Update: Sky & Sol Sports Is Currently Still In Stock
At the time of writing, you can get it at skyandsol.co. That's the only place that sells it. Right now they're offering the lowest price I've seen on the Sports formula.
Ever since this article came out, athletic teams and training groups have been buying in bulk. Word is spreading fast in the endurance community. They limit new orders each month to maintain quality — they want to keep using grass-fed tallow sourced from regenerative farms in Australia, and that supply is genuinely finite.
Click the button below and go all the way to checkout.

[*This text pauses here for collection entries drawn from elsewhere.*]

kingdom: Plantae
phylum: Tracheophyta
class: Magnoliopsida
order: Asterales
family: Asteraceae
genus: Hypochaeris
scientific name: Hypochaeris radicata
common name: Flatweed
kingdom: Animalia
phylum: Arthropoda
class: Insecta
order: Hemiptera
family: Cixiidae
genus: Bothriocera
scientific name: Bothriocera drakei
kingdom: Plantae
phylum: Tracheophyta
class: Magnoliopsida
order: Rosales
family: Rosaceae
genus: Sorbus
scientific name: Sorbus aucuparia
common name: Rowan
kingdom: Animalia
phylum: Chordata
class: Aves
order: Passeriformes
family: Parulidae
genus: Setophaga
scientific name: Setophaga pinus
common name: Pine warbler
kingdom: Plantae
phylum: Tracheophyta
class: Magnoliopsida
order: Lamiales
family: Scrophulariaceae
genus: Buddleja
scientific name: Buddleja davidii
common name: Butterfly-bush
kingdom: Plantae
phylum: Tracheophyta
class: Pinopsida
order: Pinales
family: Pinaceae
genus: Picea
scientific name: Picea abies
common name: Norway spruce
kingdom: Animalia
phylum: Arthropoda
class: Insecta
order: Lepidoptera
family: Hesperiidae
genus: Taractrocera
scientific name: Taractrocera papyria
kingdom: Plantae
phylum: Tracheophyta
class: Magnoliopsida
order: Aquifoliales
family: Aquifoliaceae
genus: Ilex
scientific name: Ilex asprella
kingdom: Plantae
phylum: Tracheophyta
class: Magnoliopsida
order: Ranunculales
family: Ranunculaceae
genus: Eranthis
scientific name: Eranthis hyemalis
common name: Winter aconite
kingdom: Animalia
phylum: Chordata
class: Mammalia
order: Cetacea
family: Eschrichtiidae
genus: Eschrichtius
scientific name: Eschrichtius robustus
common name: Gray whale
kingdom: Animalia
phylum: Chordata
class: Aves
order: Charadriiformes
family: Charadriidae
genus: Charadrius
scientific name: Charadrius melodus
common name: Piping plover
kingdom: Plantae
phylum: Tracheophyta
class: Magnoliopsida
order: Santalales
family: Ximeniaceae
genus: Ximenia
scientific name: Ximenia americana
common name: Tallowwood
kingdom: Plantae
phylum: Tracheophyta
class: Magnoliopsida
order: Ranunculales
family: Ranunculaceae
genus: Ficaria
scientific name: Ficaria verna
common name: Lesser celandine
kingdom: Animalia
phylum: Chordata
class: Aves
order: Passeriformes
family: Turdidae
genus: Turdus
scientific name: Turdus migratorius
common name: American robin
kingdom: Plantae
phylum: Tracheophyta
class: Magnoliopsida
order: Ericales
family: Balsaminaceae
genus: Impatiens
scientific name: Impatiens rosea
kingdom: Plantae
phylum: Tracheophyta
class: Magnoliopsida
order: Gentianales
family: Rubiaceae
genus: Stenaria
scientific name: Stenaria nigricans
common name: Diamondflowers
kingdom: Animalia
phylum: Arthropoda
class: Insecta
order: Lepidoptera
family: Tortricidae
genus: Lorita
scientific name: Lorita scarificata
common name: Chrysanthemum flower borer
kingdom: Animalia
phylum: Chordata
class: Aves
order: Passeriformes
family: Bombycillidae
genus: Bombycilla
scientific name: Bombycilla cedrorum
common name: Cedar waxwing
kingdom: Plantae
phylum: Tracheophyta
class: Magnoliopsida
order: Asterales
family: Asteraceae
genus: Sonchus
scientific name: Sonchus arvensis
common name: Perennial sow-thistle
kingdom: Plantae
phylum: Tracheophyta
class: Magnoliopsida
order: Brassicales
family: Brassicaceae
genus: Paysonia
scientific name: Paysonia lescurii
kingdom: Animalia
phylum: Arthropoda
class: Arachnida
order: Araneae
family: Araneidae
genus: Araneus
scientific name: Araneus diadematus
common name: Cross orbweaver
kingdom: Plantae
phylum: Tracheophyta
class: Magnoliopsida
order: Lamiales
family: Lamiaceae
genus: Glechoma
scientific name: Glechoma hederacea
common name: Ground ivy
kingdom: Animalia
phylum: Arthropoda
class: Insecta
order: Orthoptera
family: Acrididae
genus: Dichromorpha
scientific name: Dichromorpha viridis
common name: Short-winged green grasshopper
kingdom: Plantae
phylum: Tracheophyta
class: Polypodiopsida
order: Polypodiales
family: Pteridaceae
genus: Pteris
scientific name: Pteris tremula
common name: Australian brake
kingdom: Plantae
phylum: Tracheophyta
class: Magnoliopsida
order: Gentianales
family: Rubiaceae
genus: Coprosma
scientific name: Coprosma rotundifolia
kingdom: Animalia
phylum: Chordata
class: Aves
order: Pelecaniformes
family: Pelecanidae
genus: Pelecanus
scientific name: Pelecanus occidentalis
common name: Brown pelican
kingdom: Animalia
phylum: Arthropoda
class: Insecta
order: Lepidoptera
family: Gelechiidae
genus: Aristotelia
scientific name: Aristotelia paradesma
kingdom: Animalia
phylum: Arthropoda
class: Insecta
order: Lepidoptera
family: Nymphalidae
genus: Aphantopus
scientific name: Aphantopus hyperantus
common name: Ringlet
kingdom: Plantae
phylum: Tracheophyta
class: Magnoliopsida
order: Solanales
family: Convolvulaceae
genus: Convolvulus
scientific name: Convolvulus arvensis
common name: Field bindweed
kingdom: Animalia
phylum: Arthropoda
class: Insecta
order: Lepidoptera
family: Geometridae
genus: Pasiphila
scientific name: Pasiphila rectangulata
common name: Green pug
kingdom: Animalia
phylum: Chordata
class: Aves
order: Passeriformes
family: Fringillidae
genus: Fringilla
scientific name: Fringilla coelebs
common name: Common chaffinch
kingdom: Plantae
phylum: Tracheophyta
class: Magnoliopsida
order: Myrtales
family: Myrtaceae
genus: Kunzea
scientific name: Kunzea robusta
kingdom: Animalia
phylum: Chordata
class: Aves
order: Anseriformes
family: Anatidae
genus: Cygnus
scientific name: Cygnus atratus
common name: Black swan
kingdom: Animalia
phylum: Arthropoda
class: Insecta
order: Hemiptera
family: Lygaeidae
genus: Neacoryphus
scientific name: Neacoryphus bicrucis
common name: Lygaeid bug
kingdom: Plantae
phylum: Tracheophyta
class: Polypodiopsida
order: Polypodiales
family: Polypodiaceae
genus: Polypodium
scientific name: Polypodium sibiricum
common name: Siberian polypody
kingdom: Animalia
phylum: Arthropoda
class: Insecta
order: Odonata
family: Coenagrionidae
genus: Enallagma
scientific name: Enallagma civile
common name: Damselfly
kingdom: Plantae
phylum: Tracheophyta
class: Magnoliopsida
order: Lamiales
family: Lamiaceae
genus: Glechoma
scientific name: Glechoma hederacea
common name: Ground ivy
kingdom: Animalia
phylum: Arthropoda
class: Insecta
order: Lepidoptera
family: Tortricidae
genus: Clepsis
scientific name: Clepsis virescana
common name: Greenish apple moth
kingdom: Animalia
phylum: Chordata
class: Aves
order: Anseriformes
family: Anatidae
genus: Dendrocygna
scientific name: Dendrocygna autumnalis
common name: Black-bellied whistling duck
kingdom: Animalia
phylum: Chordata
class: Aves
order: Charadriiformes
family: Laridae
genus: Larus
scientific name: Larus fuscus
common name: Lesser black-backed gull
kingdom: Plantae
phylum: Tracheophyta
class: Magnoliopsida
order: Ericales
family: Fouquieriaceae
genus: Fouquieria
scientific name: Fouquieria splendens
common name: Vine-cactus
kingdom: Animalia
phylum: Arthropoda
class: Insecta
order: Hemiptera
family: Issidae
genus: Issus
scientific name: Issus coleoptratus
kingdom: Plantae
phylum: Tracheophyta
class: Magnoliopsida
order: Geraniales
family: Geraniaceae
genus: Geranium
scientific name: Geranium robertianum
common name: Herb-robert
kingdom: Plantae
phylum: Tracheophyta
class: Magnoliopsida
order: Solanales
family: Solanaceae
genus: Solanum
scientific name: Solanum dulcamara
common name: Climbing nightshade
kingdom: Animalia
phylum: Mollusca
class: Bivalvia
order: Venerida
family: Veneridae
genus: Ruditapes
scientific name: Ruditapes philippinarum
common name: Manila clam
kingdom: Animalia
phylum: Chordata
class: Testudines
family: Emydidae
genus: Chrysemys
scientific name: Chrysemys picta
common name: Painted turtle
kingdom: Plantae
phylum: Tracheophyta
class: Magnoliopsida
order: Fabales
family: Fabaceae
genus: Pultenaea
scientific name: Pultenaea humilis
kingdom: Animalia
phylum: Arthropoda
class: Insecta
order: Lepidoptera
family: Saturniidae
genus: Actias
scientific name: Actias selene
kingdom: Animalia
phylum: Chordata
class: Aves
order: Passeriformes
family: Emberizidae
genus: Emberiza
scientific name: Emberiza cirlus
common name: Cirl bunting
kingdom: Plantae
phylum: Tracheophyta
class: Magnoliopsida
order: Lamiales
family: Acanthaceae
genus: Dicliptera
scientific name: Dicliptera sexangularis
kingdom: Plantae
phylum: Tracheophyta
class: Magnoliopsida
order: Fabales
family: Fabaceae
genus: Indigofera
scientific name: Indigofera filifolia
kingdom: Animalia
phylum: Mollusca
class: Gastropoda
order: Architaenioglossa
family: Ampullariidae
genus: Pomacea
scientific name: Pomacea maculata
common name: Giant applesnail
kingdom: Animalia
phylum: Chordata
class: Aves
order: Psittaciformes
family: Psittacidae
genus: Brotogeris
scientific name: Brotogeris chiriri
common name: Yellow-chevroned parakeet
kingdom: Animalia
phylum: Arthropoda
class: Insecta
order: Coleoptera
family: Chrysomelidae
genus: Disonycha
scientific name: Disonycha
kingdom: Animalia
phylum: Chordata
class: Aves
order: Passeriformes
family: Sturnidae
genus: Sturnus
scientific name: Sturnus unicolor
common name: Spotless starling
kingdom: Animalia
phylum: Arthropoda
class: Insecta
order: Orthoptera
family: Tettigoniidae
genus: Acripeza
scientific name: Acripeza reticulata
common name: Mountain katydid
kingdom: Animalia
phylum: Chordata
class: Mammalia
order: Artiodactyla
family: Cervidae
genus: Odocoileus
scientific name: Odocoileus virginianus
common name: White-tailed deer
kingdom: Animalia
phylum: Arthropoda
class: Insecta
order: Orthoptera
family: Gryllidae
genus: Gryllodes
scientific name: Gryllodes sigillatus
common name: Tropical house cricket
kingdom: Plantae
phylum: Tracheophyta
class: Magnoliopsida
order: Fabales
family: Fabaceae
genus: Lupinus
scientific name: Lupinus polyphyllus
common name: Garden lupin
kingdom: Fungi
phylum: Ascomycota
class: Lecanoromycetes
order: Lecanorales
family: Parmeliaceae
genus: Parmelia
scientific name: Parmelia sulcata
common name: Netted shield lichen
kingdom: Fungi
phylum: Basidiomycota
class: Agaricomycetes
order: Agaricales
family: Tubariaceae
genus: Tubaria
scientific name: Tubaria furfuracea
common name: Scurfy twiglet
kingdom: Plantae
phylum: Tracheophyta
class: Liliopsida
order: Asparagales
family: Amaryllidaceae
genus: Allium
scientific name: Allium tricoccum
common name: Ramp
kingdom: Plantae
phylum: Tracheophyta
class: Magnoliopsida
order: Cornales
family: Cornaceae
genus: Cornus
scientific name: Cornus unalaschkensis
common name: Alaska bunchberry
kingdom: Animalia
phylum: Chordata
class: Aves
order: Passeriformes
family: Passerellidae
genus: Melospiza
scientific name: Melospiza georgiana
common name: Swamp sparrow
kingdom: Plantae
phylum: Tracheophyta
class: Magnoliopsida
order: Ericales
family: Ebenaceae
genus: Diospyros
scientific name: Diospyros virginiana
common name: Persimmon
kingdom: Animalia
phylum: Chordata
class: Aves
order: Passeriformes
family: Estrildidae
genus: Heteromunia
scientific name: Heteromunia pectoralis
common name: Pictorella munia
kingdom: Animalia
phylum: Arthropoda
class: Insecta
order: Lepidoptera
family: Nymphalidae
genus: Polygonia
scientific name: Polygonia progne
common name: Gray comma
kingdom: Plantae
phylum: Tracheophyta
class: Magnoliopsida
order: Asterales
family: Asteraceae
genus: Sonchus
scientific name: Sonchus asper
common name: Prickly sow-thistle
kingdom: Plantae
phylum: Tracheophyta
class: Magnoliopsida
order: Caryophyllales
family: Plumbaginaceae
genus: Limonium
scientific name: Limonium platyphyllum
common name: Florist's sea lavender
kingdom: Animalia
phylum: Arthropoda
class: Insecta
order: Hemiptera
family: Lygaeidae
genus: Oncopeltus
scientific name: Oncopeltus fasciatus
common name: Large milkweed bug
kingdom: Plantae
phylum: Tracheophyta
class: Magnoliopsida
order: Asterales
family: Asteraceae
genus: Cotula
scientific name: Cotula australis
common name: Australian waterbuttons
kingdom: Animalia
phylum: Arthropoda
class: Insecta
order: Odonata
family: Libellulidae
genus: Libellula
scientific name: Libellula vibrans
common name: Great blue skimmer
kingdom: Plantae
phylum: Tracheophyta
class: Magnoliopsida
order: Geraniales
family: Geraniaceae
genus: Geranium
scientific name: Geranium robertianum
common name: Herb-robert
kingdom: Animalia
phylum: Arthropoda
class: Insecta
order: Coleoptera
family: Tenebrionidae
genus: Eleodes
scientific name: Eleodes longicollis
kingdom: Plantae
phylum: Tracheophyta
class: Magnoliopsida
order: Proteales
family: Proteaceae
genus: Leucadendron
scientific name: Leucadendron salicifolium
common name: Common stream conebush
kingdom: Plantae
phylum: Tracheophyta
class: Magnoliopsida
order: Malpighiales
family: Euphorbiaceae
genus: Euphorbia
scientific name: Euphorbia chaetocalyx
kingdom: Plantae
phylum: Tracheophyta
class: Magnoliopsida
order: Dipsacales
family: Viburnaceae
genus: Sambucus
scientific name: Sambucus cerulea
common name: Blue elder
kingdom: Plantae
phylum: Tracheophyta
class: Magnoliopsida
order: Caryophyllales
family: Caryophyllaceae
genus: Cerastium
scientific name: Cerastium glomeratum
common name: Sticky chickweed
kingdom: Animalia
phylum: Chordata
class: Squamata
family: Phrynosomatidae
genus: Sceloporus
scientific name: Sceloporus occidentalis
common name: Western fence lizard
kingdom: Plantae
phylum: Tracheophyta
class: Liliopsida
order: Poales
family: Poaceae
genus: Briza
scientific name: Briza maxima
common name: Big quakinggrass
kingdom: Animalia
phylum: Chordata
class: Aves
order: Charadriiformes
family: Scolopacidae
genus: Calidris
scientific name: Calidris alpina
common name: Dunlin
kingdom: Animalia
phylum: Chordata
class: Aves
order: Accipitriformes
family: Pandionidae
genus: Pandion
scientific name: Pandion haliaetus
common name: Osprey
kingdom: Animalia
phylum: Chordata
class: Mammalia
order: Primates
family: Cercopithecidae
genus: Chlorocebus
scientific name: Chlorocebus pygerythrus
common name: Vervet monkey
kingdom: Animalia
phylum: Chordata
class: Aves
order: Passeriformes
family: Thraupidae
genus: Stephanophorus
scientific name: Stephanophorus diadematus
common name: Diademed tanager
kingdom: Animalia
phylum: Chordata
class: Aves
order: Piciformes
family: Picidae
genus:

The current offer will be applied automatically. No code required.
How To Get Yours
P.S. Or keep doing what you're doing.
Keep buying "sport" sunscreens that are just regular sunscreens in a different tube. Keep wincing when the hot shower hits your shoulders the night after a long ride. Keep wondering why you cycle through three or four different sunscreens every summer and never find one that works.
Or grab Sky & Sol Sports at the lowest price I've seen — before this batch sells out and they go back to full retail.
I tested 27 sunscreens. Only one passed all 8 of my tests. This is it.